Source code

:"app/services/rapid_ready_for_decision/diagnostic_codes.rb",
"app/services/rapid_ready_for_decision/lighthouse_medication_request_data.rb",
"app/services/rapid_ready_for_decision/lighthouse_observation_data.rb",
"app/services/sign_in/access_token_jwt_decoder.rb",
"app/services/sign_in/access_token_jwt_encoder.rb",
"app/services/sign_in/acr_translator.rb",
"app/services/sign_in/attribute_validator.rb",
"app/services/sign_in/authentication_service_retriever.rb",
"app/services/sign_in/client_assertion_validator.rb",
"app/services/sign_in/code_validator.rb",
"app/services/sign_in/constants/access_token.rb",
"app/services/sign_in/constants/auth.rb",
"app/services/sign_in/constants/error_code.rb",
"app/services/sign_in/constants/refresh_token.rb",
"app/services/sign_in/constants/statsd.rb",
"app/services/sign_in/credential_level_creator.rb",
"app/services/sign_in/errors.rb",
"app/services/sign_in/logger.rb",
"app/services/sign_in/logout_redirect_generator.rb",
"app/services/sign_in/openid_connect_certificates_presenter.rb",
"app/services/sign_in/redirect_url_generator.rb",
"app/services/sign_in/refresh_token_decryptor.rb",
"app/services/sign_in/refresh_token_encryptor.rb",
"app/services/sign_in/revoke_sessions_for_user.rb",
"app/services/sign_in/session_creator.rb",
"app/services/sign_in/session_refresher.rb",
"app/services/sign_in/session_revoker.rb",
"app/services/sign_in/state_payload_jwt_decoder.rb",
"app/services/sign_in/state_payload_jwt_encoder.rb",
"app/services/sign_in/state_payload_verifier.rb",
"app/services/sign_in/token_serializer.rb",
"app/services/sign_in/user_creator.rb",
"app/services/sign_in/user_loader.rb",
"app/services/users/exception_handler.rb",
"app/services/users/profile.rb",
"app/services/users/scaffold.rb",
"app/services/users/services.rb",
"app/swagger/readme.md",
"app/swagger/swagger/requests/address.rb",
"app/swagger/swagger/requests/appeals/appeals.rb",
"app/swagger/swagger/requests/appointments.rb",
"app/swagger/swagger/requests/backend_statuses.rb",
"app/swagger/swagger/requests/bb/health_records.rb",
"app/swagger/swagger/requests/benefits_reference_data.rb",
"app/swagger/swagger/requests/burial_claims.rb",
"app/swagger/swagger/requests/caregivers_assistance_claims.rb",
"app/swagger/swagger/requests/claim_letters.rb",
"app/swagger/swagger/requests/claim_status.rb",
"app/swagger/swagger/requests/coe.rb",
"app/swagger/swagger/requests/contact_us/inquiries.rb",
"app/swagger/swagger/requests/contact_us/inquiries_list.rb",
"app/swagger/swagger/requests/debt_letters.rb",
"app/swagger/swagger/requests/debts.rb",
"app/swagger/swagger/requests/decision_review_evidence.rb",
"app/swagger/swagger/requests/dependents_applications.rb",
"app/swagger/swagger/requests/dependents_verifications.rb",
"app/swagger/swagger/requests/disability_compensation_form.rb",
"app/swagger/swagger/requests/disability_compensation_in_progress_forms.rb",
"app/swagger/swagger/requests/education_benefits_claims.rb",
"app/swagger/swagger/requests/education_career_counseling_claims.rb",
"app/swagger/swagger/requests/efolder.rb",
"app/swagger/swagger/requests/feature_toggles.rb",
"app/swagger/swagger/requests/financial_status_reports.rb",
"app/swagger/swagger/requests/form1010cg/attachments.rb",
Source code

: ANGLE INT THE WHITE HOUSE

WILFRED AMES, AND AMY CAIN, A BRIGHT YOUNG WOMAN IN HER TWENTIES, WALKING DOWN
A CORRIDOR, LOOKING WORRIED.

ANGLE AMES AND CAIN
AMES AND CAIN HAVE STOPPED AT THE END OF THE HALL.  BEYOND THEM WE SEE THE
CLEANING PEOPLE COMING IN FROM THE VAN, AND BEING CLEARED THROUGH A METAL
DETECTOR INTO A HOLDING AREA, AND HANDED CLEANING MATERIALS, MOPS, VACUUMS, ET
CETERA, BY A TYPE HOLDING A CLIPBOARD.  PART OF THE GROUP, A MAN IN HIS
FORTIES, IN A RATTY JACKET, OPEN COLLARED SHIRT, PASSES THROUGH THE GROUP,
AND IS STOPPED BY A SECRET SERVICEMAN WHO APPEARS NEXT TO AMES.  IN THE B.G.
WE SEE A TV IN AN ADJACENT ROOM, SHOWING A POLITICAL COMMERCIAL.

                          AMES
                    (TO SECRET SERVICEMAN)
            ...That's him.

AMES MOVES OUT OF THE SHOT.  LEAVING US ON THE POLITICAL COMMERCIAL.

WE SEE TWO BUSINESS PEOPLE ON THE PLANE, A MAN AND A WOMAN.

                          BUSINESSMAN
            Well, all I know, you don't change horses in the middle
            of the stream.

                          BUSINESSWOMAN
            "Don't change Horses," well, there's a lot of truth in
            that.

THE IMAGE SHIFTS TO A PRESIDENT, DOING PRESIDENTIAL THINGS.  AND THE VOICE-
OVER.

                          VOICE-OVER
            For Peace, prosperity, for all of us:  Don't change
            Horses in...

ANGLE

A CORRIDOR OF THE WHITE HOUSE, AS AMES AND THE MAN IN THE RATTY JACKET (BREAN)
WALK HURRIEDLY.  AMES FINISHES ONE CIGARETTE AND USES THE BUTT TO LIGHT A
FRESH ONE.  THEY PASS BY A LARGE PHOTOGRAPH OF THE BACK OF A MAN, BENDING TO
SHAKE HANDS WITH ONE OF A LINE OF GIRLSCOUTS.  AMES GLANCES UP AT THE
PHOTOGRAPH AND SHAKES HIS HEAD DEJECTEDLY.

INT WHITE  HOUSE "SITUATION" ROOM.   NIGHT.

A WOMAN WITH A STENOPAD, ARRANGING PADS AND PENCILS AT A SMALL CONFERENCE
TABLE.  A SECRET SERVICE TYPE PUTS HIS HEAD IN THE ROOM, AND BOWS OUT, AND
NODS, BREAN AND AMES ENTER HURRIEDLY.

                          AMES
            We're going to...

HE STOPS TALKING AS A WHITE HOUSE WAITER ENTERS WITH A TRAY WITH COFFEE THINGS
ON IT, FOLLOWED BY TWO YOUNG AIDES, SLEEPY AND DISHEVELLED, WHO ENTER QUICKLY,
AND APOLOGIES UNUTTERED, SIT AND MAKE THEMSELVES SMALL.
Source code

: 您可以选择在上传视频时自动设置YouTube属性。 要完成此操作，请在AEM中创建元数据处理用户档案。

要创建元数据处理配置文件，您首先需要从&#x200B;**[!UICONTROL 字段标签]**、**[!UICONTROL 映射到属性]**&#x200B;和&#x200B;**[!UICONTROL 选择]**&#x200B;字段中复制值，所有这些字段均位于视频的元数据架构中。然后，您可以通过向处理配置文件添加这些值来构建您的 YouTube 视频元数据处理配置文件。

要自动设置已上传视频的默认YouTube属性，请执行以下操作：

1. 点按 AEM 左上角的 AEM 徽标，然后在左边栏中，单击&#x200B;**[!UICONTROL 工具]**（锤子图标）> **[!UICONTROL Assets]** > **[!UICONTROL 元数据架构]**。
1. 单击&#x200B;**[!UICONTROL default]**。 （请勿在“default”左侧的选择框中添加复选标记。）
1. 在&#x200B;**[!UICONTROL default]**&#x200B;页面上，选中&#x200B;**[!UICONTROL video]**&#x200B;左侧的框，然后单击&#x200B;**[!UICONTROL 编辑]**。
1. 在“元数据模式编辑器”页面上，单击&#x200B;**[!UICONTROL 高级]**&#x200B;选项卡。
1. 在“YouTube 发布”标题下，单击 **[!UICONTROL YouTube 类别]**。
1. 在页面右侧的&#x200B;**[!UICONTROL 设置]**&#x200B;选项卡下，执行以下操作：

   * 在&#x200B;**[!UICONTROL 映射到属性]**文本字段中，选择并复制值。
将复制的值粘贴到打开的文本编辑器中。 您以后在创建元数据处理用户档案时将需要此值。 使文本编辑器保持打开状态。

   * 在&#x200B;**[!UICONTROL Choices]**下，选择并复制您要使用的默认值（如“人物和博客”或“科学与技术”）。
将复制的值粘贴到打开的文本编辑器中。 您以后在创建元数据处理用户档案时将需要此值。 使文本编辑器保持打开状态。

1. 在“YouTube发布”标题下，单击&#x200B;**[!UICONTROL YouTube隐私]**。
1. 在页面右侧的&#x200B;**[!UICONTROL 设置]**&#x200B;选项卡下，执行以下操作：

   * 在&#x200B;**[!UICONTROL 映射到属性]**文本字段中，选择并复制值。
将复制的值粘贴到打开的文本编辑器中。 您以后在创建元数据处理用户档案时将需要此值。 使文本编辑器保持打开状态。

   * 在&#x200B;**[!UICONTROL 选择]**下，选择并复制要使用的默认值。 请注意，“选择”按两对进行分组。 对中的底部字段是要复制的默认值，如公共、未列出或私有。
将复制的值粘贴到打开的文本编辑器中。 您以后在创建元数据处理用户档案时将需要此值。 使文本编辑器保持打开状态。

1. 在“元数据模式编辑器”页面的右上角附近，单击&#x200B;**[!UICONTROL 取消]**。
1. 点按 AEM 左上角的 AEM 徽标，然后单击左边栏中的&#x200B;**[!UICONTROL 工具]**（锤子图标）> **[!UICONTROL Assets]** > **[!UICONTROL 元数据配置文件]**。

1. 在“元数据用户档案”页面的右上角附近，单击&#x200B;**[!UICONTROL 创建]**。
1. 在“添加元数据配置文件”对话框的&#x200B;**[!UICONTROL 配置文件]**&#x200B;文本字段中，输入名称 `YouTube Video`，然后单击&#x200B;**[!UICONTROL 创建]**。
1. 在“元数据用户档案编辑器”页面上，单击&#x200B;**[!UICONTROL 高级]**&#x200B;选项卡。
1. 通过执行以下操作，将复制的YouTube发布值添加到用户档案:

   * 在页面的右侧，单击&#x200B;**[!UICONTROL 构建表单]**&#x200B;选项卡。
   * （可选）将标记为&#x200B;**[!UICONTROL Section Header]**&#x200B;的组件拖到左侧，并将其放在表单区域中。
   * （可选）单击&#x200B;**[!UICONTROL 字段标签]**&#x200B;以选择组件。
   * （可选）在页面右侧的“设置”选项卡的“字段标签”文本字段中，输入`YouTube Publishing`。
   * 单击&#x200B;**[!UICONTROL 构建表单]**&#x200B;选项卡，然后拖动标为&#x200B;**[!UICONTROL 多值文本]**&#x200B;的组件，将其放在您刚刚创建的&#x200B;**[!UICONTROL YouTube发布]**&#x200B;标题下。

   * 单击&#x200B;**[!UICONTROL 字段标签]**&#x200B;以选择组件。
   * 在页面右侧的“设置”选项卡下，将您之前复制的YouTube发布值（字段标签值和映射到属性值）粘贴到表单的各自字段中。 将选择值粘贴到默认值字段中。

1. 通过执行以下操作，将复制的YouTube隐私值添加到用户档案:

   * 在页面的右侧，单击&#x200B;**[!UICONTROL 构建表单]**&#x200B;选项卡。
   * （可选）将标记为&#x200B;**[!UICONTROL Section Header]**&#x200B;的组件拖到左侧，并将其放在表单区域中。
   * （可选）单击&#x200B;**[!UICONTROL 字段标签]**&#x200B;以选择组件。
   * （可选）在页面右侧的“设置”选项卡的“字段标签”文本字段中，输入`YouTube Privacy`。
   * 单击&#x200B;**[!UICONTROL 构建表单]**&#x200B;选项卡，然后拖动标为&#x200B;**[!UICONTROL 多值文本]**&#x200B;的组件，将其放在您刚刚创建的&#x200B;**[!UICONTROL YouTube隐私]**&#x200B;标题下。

════════════════════

TRY IT:
Pull out every line in the listing above that contains the word "YOUNG", and copy each one unchanged.

ANSWER AREA:
WILFRED AMES, AND AMY CAIN, A BRIGHT YOUNG WOMAN IN HER TWENTIES, WALKING DOWN
ON IT, FOLLOWED BY TWO YOUNG AIDES, SLEEPY AND DISHEVELLED, WHO ENTER QUICKLY,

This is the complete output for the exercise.